Low Volume Vehicle Manufacturers Act of 2015
- Enacted by: the 114th United States Congress
- Effective: December 4, 2015

Citations
- Public law: Pub. L. 114–94 (text) (PDF)

Legislative history
- Introduced in the House as H.R. 2675 by Markwayne Mullin (R-OK) and Gene Green (D-TX on June 4, 2015; Committee consideration by House Energy and Commerce; Passed the House on December 3, 2015 (359-65); Passed the Senate on December 3, 2015 (83-16); Signed into law by President Barack Obama on December 4, 2015;

= Low Volume Motor Vehicle Manufacturers Act of 2015 =

The United States Low Volume Motor Vehicle Manufacturers Act of 2015 (sometimes referred to as the Low Volume Vehicle Manufacturing Act) directs the NHTSA to establish a program allowing low volume motor vehicle manufacturers to produce a limited number of vehicles annually within a regulatory system that addresses the unique safety and financial issues associated with limited production. It also directs the EPA to allow low volume motor vehicle manufacturers to install engines from vehicles that have been issued certificates of conformity.

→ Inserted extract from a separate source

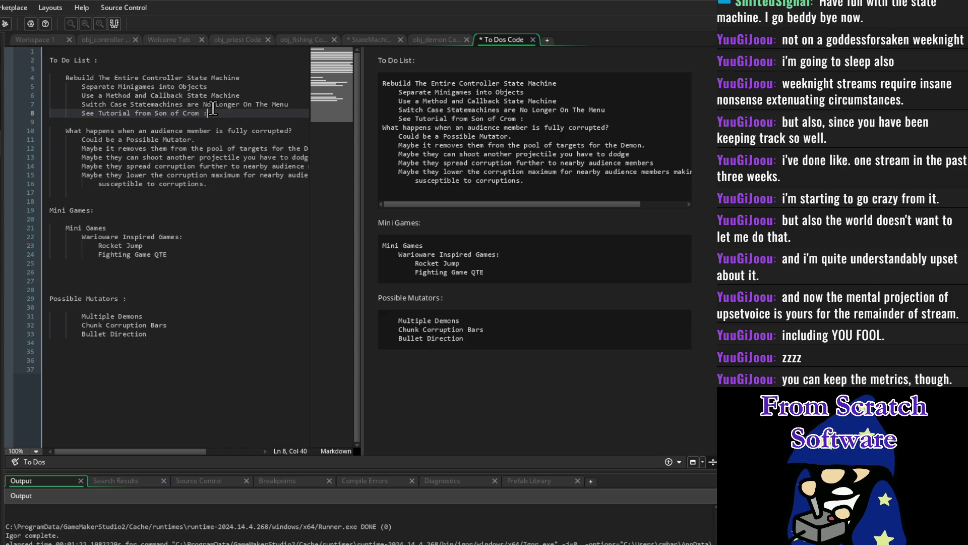
key("Return")
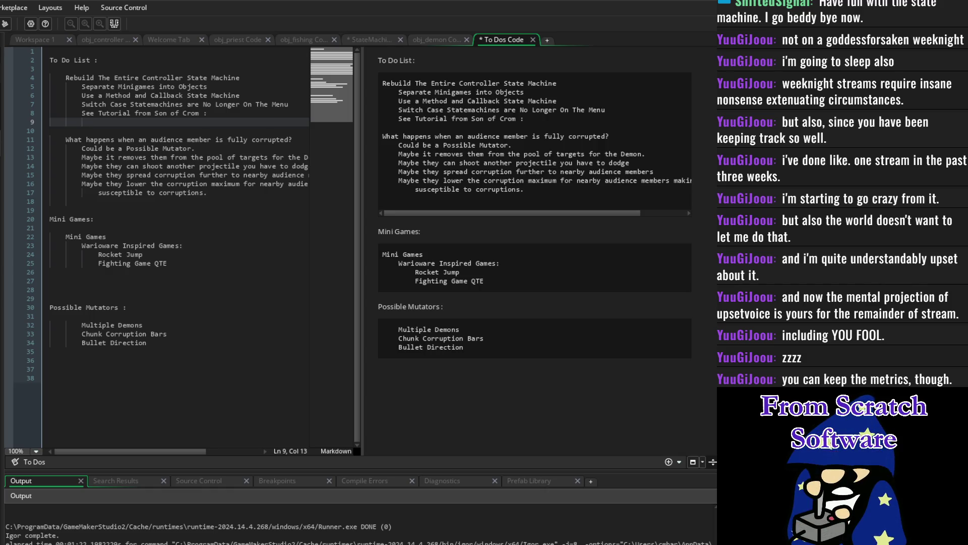
type("S")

The Low Volume Motor Vehicle Manufacturers Act received bi-partisan support and is part of the Fixing America's Surface Transportation Act (Section 24405)

==Background==
This act had been pursued by SEMA since 2011. The low volume provision will allow small automakers to construct up to 325 replica cars per year subject to federal regulatory oversight. The measure establishes a separate regulatory structure for replica car manufacturers.

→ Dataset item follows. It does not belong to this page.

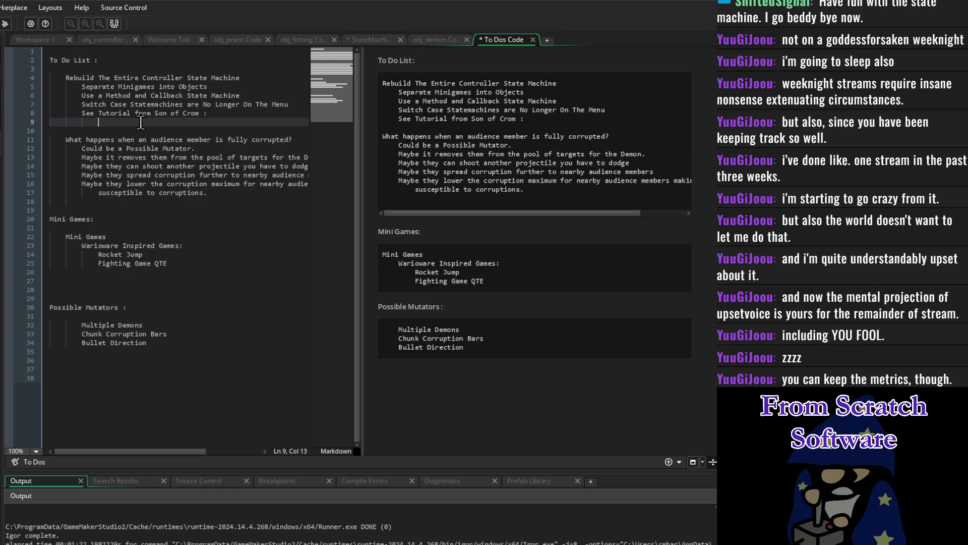
type("tateMachineP")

The NHTSA had one year to establish a process for companies to register with the agency and to issue any necessary regulation to implement the law. In November 2018, SEMA threatened to file a lawsuit against the NHTSA if they did not comply with the law and issue the required regulations. In December 2019, the NHTSA released a document outlining the regulations. In January 2021, the NHTSA issued a final ruling to allow low volume vehicle manufacturing.